なお、英語では「Speech Language Hearing Therapist」というので、その最初と最後の言葉をとってSTと表記されることもあります。

言語聴覚士の職業としての需要はどうでしょうか。

言語聴覚士の有資格者は約35,000人ほどおり、毎年約1,500人ほどの人が新たな有資格者となっています。医師は32万人台で看護師が121万人台であることと比べると圧倒的に少ないことが分かります。この有資格者の少なさも言語聴覚士の知名度に影響しているものと思われます。

有資格者が少ない一方で、言語聴覚士の専門分野である「話す、聞く、食べる」に関連する障害を抱えている方は高齢者を中心に増え続けています。これからも日本は高齢化社会が進んでいくことは明白なので、高齢者の人口が増えることと比例して言語聴覚士の役割は大きくなっていると考えられています。

言語聴覚士は主に「話す、聞く、食べる」という3つの分野においてリハビリに携わります。リハビリというと手足を動かしたりといったトレーニングを想像する人が多いですが、人間にとって大切な活動はそれだけではありません。いえ、「話す、聞く、食べる」の分野は人間が生きていくうえで欠かせないものであり、手足の機能を回復することよりも優先順位が高いのです。

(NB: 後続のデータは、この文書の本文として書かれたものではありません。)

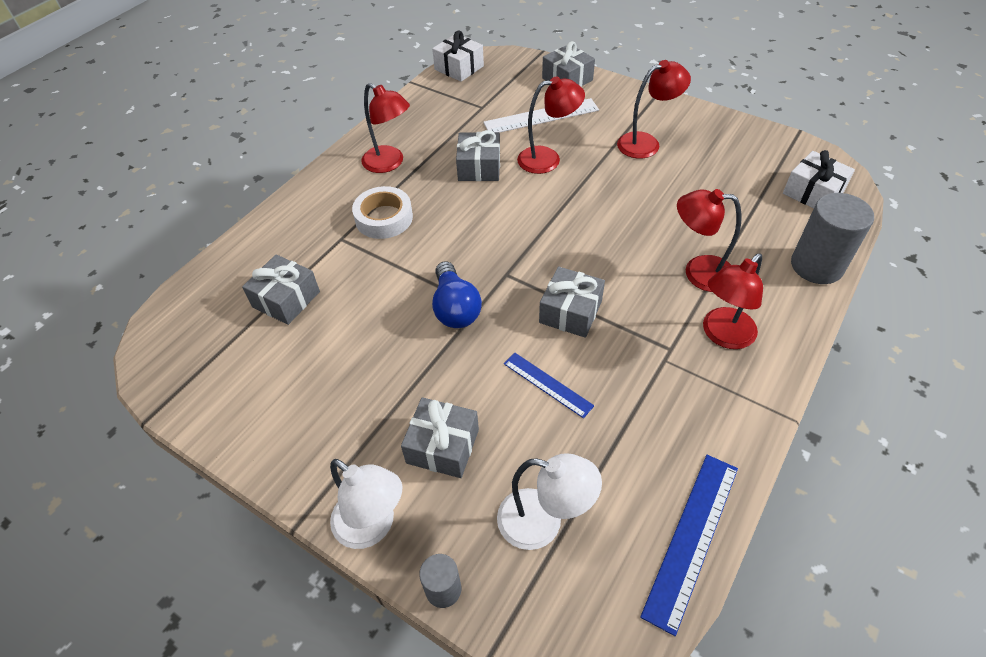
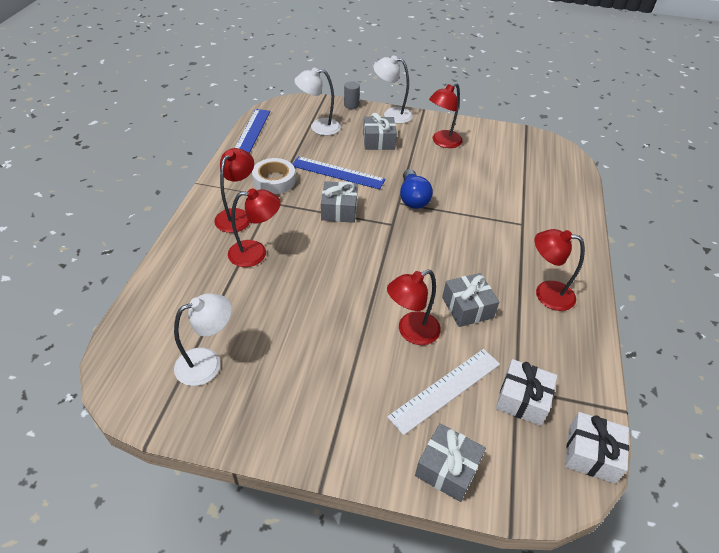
camera: 155 degrees right, 5 degrees down
(286, 299) = (518, 183): grey gift -> none
(384, 218) = (506, 244): white tape -> white tape (274, 180)
(455, 308) = (413, 198): blue light bulb -> blue light bulb turned 150 degrees counterclockwise
(547, 384) = (337, 173): blue ruler -> blue ruler, size x1.62
(646, 143) = (321, 377): red lamp -> red lamp (442, 142)
(753, 172) = (207, 363): none -> white lamp
(813, 192) = (150, 351): white gift -> white gift (522, 399)
(816, 266) = (163, 276): grey cylinder -> none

医療には実に多くの資格があり、それぞれの専門家がいます。医師や看護師はもちろんのこと、検査技師や薬剤師、管理栄養士、さらにはリハビリを担当する理学療法士や作業療法士、この記事のテーマである言語聴覚士などです。以前と違って今ではこうした各分野の専門家がひとつのチームを構築して治療やケアに当たる「チーム医療」が常識になりつつあります。

言語聴覚士はそんなチーム医療のメンバーとして欠かせない専門家なので、今後さらにチーム医療の流れが加速すると言語聴覚士の需要も高まってくるといわれています。

次に、言語聴覚士の将来性はどうでしょうか。

先ほども述べましたが、日本は今後も高齢化が進むことが確実視されています。もちろん高齢者だけが「話す、聞く、食べる」の機能に不自由を抱えているわけではありませんが、やはり数としては大部分を占めている事実があります。そのため、言語聴覚士でなければできない仕事が今後増えていくことは間違いなく、言語聴覚士の地位も高まっていくことでしょう。

もうひとつ、言語聴覚士の将来性に関わる動きがあります。

それは、介護保険法の改定です。介護保険法では介護保険を適用できる介護サービスの範囲が定められていますが、より介護の質を高めることへの狙いから言語聴覚士が関与しやすい環境が作られました。これまでは病院やリハビリ施設などでの活躍が多かった言語聴覚士ですが、それが介護保険の管轄である介護施設、福祉施設にも広がったのです。介護は介護施設だけでするものではなく、在宅介護の方もたくさんいます。そんな方への訪問看護の需要が高まっていることは周知のことですが、こうした在宅介護の現場にも言語聴覚士のニーズが生まれてきています。

また高齢者とは真逆の分野ですが、特別支援学校や言語障害児学級といった、特定の障害を持つ子供たちが通う学校においても、その専門家である言語聴覚士の活躍が見られるようになってきました。「言語聴覚士=高齢者を支援する」ではなく、子供たちと関わる職業としても需要が高まっています。

言語聴覚士の知名度がそれほど高くはなく、また有資格者が少ないのは、言語聴覚士の国家資格の歴史が浅いことが理由として考えられます。1997年に新たに加わった国家資格なので、その歴史はまだ20年少々です。

しかし言語聴覚士の需要は高まり続けており、それを受けて言語聴覚士を目指す人が増えると、資格としての知名度も向上していくでしょう。今、言語聴覚士を目指す人の地位が本格的に高まっていくのは、これからが本番なのです。